Laporan Mandek Ditempat, Kuasa Hukum Pertanyakan Kinerja Polsek Jatiasih

Redaksi
Photo: Alofsen Marbun, S.H., Kuasa hukum korban saat di mapolsek jatiasih (Doc.cam)
banner 120x600

Dutaswaranews.com | Kota Bekasi – Sudah lebih dari satu bulan laporan dugaan tindak pidana perampasan dengan ancaman kekerasan di Polsek Jatiasih belum menemui kejelasan. Kondisi itu membuat kuasa hukum pelapor mendatangi Polsek Jatiasih untuk mempertanyakan sejauh mana perkara tersebut diproses.

Laporan yang dibuat pada 3 Agustus 2026 itu tercatat dengan Nomor LP/B/90/VIII/2026/SPKT. Unit Reskrim/Polsek Jatiasih.

Peristiwa yang dilaporkan terjadi pada Sabtu, 25 Juli 2026 sekitar pukul 19.30 WIB di sebuah warkop di Jalan Parpostel, Kelurahan Jatiluhur, Kecamatan Jatiasih.

Korban dalam laporannya mengaku kehilangan sejumlah barang elektronik. Barang tersebut meliputi  1 unit kulkas, 2 unit televisi, 3 unit stabilizer, 1 unit showcase,2 unit kipas angin hingga 1 unit speaker.

Kerugian akibat kejadian tersebut ditaksir mencapai Rp13 juta.

BACA JUGA:  Wawali Bekasi Ajak Warga Peduli Lingkungan Lewat Susur Sungai

Persoalannya, setelah laporan berjalan lebih dari satu bulan, pihak pelapor mengaku belum mendapatkan kejelasan mengenai perkembangan penanganan perkara. Status terduga pelaku dan barang bukti juga belum diketahui perkembangannya.

Kuasa hukum pelapor,Alofsen Marbun, S.H., mendatangi Polsek Jatiasih pada siang hari untuk meminta penjelasan mengenai proses penyidikan laporan tersebut.

Menurut Alofsen, pihaknya membutuhkan kepastian mengenai langkah hukum yang telah dilakukan penyidik, termasuk pemeriksaan saksi dan perkembangan perkara menuju penetapan tersangka.

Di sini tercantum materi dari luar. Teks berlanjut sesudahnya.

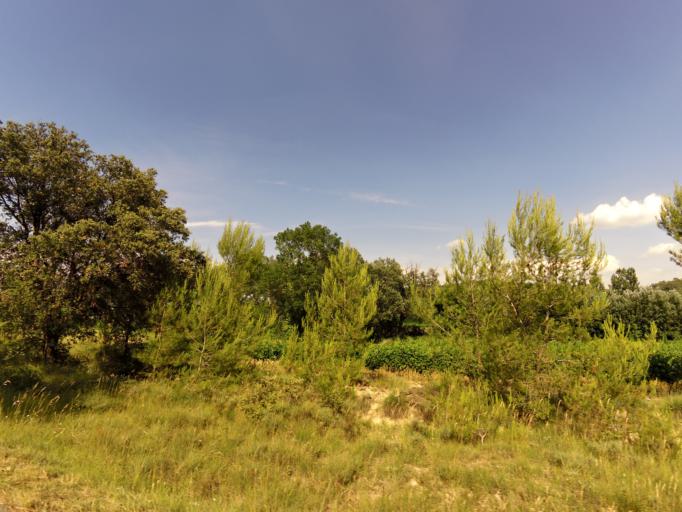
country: FR
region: Languedoc-Roussillon
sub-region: Departement du Gard
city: Quissac
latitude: 43.8596
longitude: 4.0171
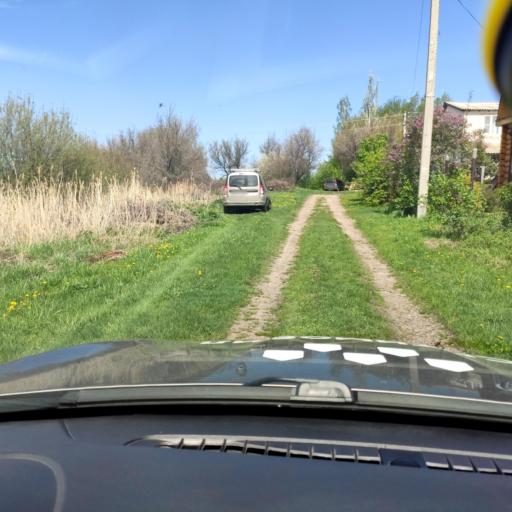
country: RU
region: Samara
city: Tol'yatti
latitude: 53.7025
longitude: 49.4343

“Kami sudah menunggu hampir 3 jam, namun Kapolsek dan Kanit tidak ada di tempat. Kami berharap Kapolsek Jatiasih, Kanit Reskrim, dan Kapolres Metro Bekasi Kota segera menindaklanjuti laporan ini sesuai hukum yang berlaku dan memberikan kepastian kepada klien kami,” ujar Alofsen. Dalam keterangannya di mapolsek jatiasih. Pada Senin (7/9/2026) .

BACA JUGA:  Gelombang Protes Warga Bekasi Utara: Usir Lurah Ismail

Sementara itu, Polsek Jatiasih melalui KA SPKT sebelumnya menyampaikan bahwa perkara tersebut masih dalam tahap penyelidikan Unit Reskrim.

Pihak kepolisian diharapkan segera memberikan pembaruan informasi kepada pelapor dan kuasa hukumnya terkait perkembangan laporan tersebut.

Kepastian mengenai proses penanganan perkara menjadi hal yang dinantikan pelapor, terutama setelah laporan dugaan perampasan tersebut berjalan lebih dari satu bulan tanpa kejelasan mengenai status pelaku maupun barang bukti.

Hingga berita ini dibuat, belum ada informasi lebih lanjut mengenai perkembangan penyelidikan dari Unit Reskrim Polsek Jatiasih.

Sementara tim redaksi dutaswaranews.com mencoba menemui Kanit Reskrim maupun Kapolsek Jatiasih untuk meminta tanggapan dan konfirmasi, namun Kanit dan Kapolsek tidak berada ditempat, bahkan mencoba menghubungi lewat Pesan Whatsapp tidak direspon.